23/11/2024
Web Scraping with Jsoup in a Spring Boot Project
Practical guide to configure and use Jsoup in a Spring Boot project to fetch and manipulate HTML data.
Practical guide to configure and use Jsoup in a Spring Boot project to fetch and manipulate HTML data.
Step 1: Create a Spring Boot Project
- Set Up the Project
Use Spring Initializr to create a new Spring Boot project.- Language: Java + Maven
- Dependencies: Spring Web
- Add Jsoup to the Project
Add the following dependency in the pom.xml file:
<dependency>
<groupId>org.jsoup</groupId>
<artifactId>jsoup</artifactId>
</dependency>
Check version :
Maven Repository: org.jsoup » jsoup
Step 2: Structure the Project
- Create a Service Class for Scraping
Create a service that uses Jsoup for web scraping.

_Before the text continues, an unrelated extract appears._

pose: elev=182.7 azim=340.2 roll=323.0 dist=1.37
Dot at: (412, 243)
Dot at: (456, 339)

package com.example.scraper.service;
import org.jsoup.Jsoup;
import org.jsoup.nodes.Document;
import org.jsoup.nodes.Element;
import org.jsoup.select.Elements;
import org.springframework.stereotype.Service;
import java.io.IOException;
@Service
public class ScrapingService {
public String scrapeData(String url) {
try {
// Load the HTML page
Document document = Jsoup.connect(url).get();
// Extract specific elements (e.g., titles)

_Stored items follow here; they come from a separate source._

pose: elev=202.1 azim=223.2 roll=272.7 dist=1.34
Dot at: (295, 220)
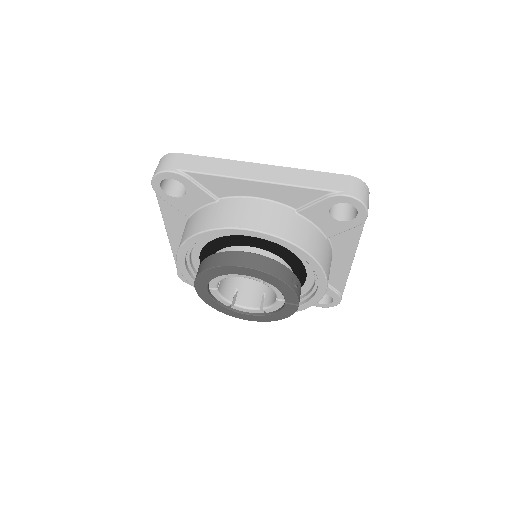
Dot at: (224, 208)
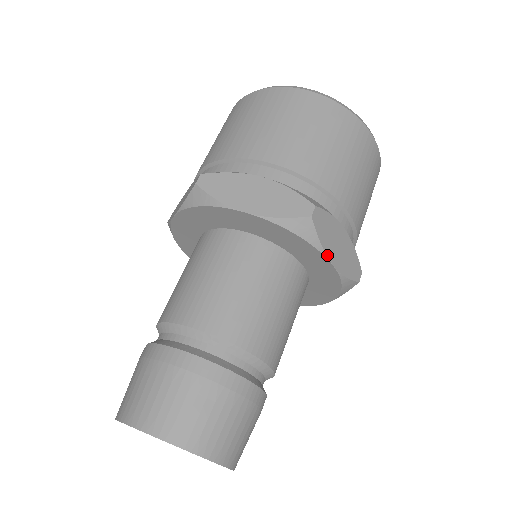
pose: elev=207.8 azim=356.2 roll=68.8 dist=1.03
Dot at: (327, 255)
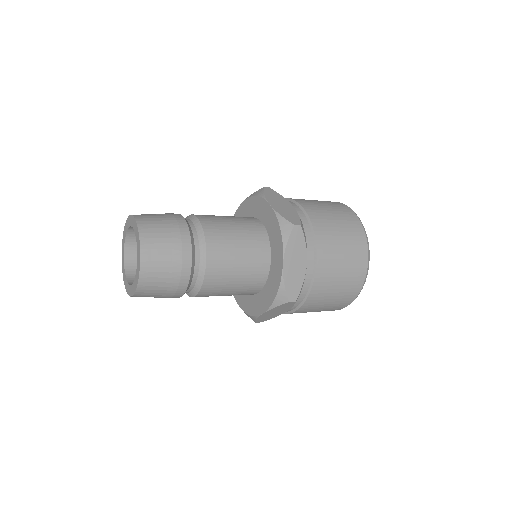
Dot at: (285, 254)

Elements titles = document.select("h1, h2, h3");
StringBuilder result = new StringBuilder("Found titles:\n");
for (Element title : titles) {
result.append(title.text()).append("\n");
}
return result.toString();
} catch (IOException e) {
return "Scraping error: " + e.getMessage();
}
}
}
- Create a Controller to Expose the API
Add a controller to make the service accessible via a REST endpoint:
package com.example.scraper.controller;
import com.example.scraper.service.ScrapingService;
import org.springframework.beans.factory.annotation.Autowired;
import org.springframework.web.bind.annotation.GetMapping;
import org.springframework.web.bind.annotation.RequestParam;
import org.springframework.web.bind.annotation.RestController;
@RestController
@RequiredArgsConstructor
public class ScrapingController {
private final ScrapingService scrapingService;
@GetMapping("/scrape")
public String scrapeWebsite(@RequestParam String url) {
return scrapingService.scrapeData(url);
}
}
Step 3: Test the Application
- Run the Application
Start the application using the following command:
mvn spring-boot:run
- Test the API with a Browser or Postman
Access the following URL:
http://localhost:8080/scrape?url=https://example.com
Step 4: Best Practices for Scraping
- Limit Request Frequency: Avoid sending too many requests in a short period to prevent being blocked by the target site.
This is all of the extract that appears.